Extracted records:
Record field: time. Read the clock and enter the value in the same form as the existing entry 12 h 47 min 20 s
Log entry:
...
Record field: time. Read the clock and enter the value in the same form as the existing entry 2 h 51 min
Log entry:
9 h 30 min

Objective: Gather every line of the data above that contains the word "form". Copy each of those lines in full.

Result of this exercise:
Record field: time. Read the clock and enter the value in the same form as the existing entry 12 h 47 min 20 s
Record field: time. Read the clock and enter the value in the same form as the existing entry 2 h 51 min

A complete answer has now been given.